In an interview with CNN host, and former Fox News host, Chris Wallace the secretary said that he was deeply concerned about being a “nation of immigrants” and insisted that there was more than one definition to the phrase “secure border.”

“Our goal is to achieve operational control of the border, to do everything that we can to support our personnel with the resources, the technology, the policies that really advance the security of the border, and do not come at the cost of the values of our country,” he said to Wallace.

“The law needs to be changed if it does not either meet our highest ideals or actually proves to be functional in the service of those ideals,” the secretary said.

Then came the most damning bits…

“What does ‘secure’ mean to you?” the host said.

“There is not a common definition of that,” the secretary said. “If one looks at [Congress’s 2006] statutory definition, the literal interpretation of the statutory language, if one person successfully evades law enforcement at the border, then we have breached the security of the border … Our goal is to achieve operational control of the border, to do everything that we can to support our personnel with the resources, the technology, the policies, that really advance the security of the border, and do not come at the cost of the values of our country.
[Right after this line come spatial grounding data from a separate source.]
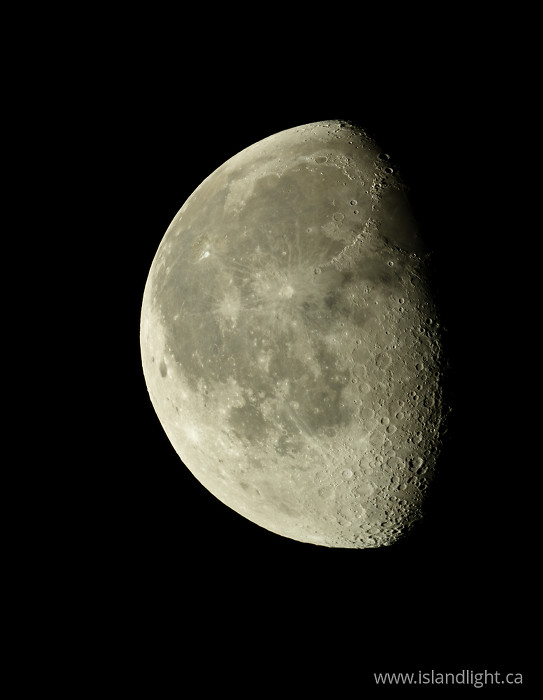
Locate an element on the screen. Image resolution: width=543 pixels, height=700 pixels. corner is located at coordinates (529, 691), (12, 687), (11, 10), (532, 12).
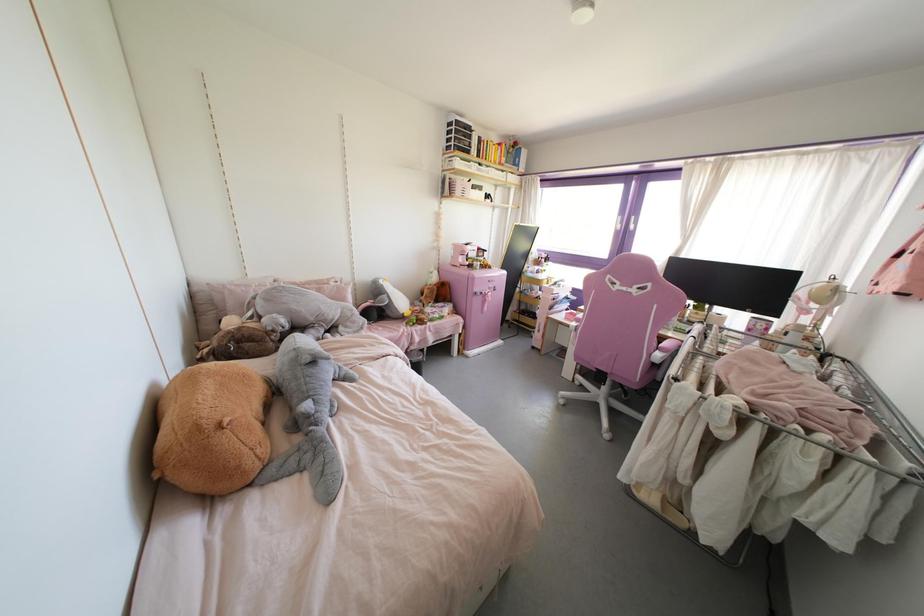
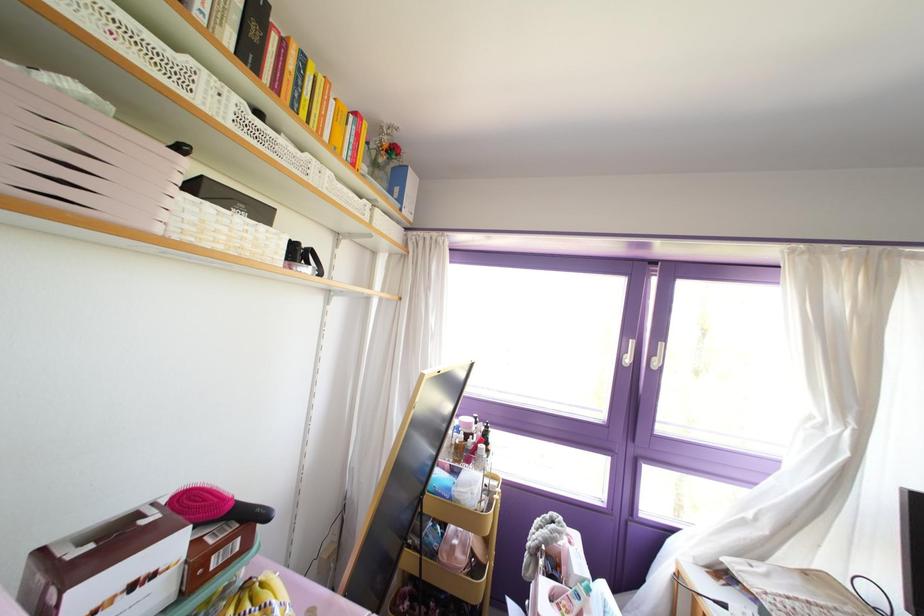
Find the pixel in the second image that matches (x=617, y=225) in the first image.

(626, 360)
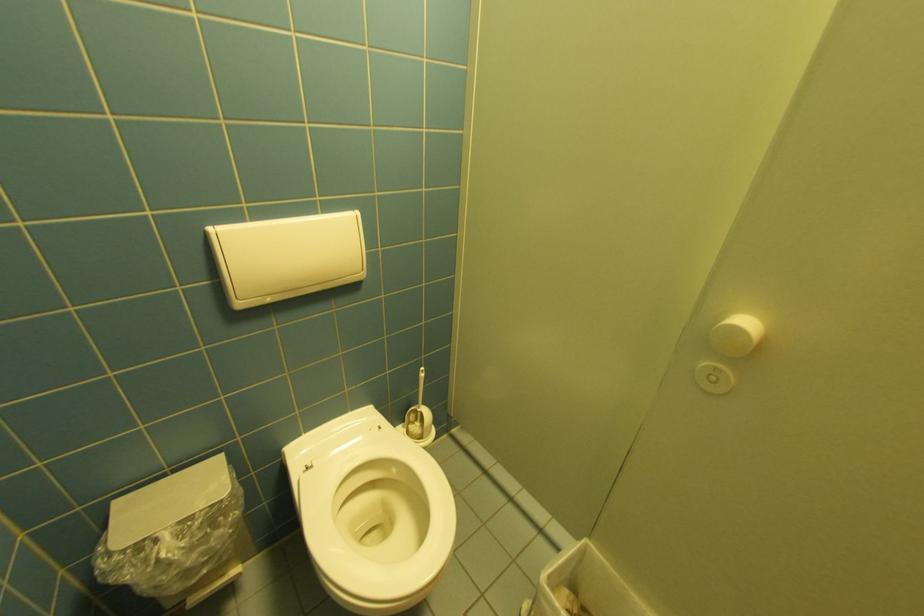
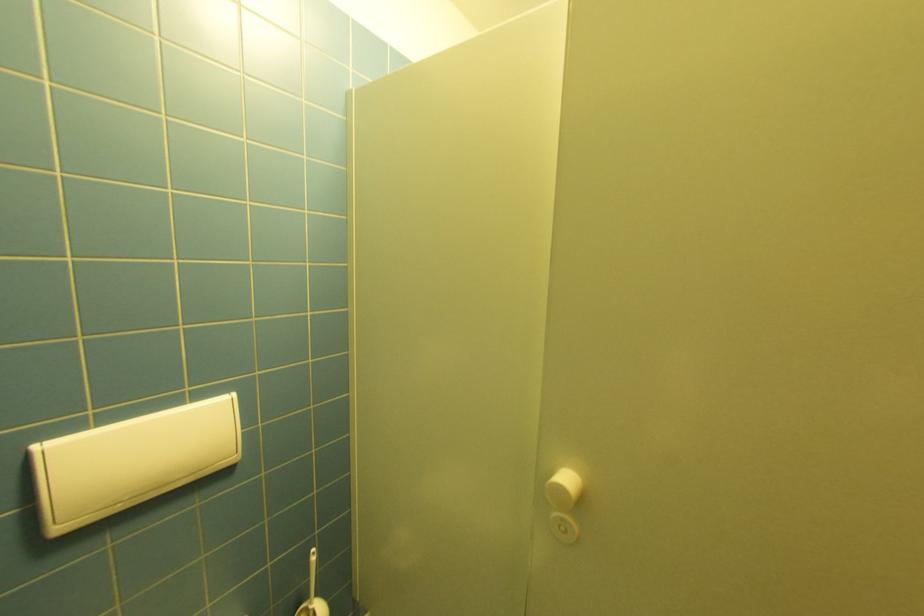
Which direction would the cameraman need to move to produce the second image?

The cameraman moved toward right, backward.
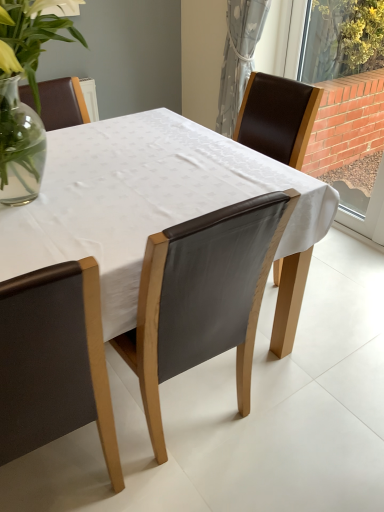
Question: Does brick wall at right turn towards white fabric table at center?

Choices:
 (A) no
 (B) yes

Answer: (B)

Question: Can you confirm if brick wall at right is smaller than white fabric table at center?

Choices:
 (A) no
 (B) yes

Answer: (B)

Question: From the image's perspective, is brick wall at right above white fabric table at center?

Choices:
 (A) no
 (B) yes

Answer: (B)

Question: Is brick wall at right positioned behind white fabric table at center?

Choices:
 (A) no
 (B) yes

Answer: (B)

Question: Is white fabric table at center completely or partially inside brick wall at right?

Choices:
 (A) no
 (B) yes

Answer: (A)

Question: Considering the relative sizes of brick wall at right and white fabric table at center in the image provided, is brick wall at right shorter than white fabric table at center?

Choices:
 (A) yes
 (B) no

Answer: (B)

Question: Does gray textured curtain at upper right have a greater height compared to leather at center, which appears as the second chair when viewed from the left?

Choices:
 (A) yes
 (B) no

Answer: (B)

Question: Can you confirm if gray textured curtain at upper right is positioned to the right of leather at center, which appears as the second chair when viewed from the left?

Choices:
 (A) yes
 (B) no

Answer: (A)

Question: Considering the relative positions of gray textured curtain at upper right and leather at center, which appears as the second chair when viewed from the left, in the image provided, is gray textured curtain at upper right behind leather at center, which appears as the second chair when viewed from the left,?

Choices:
 (A) yes
 (B) no

Answer: (A)

Question: From the image's perspective, is gray textured curtain at upper right on top of leather at center, which appears as the second chair when viewed from the left?

Choices:
 (A) no
 (B) yes

Answer: (B)

Question: Is gray textured curtain at upper right thinner than leather at center, which appears as the second chair when viewed from the left?

Choices:
 (A) no
 (B) yes

Answer: (B)

Question: Can you confirm if gray textured curtain at upper right is positioned to the left of leather at center, which appears as the second chair when viewed from the left?

Choices:
 (A) yes
 (B) no

Answer: (B)

Question: Is white fabric table at center at the left side of brick wall at right?

Choices:
 (A) no
 (B) yes

Answer: (B)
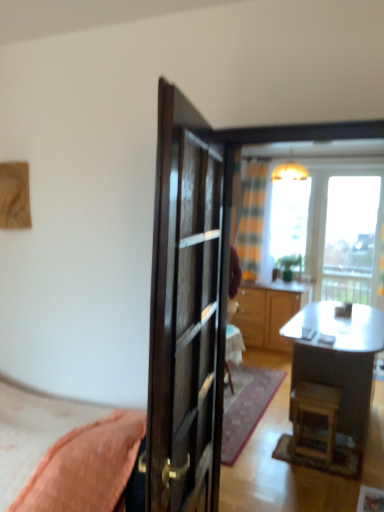
At what (x,y) coordinates should I click in order to perform the action: click on free spot above transparent glass window at upper right (from a real-world perspective). Please return your answer as a coordinate pair (x, y). Looking at the image, I should click on (358, 164).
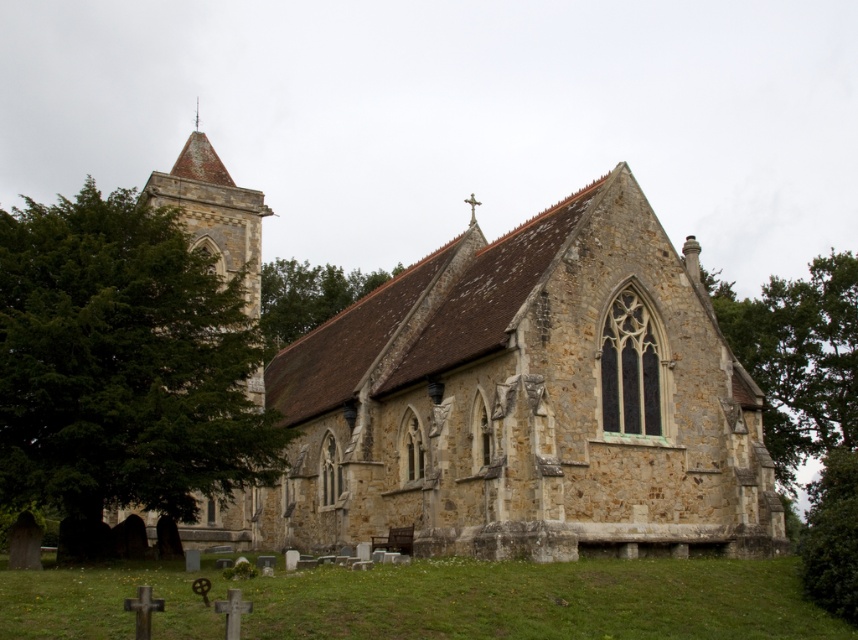
You are standing in front of the church and want to take a photo of the green leafy tree at left. Which direction should you face to capture it in your camera?

The green leafy tree at left is located at point 0.577 on the x axis and 0.142 on the y axis. Since the x coordinate is greater than 0.5, it is positioned to the right side of the image. Therefore, you should face to the right to capture the green leafy tree at left in your camera.

You are standing at the entrance of the church and want to take a photo of the green leafy tree at left. Which direction should you face to capture the tree in your view?

The green leafy tree at left is located at point 0.577 on the x and 0.142 on the y, so you should face towards the left side of the church to capture the tree in your view.

You are standing in front of the church and want to know which object is wider between the green leafy tree at left and the green grass at lower center. Can you determine which one is wider?

The green leafy tree at left is wider than the green grass at lower center because its width surpasses the grass.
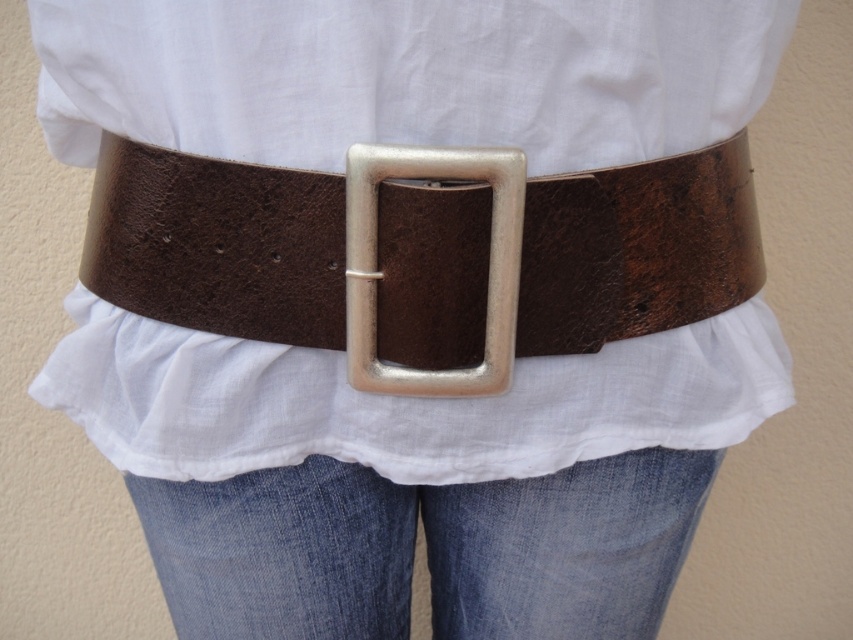
Does denim at center have a larger size compared to metallic silver buckle at center?

Indeed, denim at center has a larger size compared to metallic silver buckle at center.

Does denim at center have a smaller size compared to metallic silver buckle at center?

No.

Between point (659, 582) and point (364, 241), which one is positioned in front?

Point (364, 241) is in front.

I want to click on denim at center, so coord(426,548).

Can you confirm if brown leather belt at center is taller than denim at center?

In fact, brown leather belt at center may be shorter than denim at center.

The image size is (853, 640). What are the coordinates of `brown leather belt at center` in the screenshot? It's located at (218, 244).

Locate an element on the screen. brown leather belt at center is located at coordinates (218, 244).

Is point (663, 333) positioned after point (349, 356)?

Yes.

Does white cotton shirt at center have a greater width compared to metallic silver buckle at center?

Indeed, white cotton shirt at center has a greater width compared to metallic silver buckle at center.

Who is more forward, [53,8] or [473,157]?

Positioned in front is point [473,157].

The height and width of the screenshot is (640, 853). Find the location of `white cotton shirt at center`. white cotton shirt at center is located at coordinates (404, 74).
I say that because in the prior [Donald Trump] administration, policies were promulgated or passed that did not hew to the values that we hold dear.:”

“We, in the United States, have tremendous pride in our country as a country, a place of refuge. We are a nation of immigrants. We are also a nation of laws. Those laws provide for humanitarian relief for those who qualify. They also provide that individuals who do not qualify will be removed. That’s how we do our work at the Department of Homeland Security,” he said.

This sort of federal revisionism has long been a symptom of covering for failure, and there is little doubt that we can expect more of the same over the course of the next two years.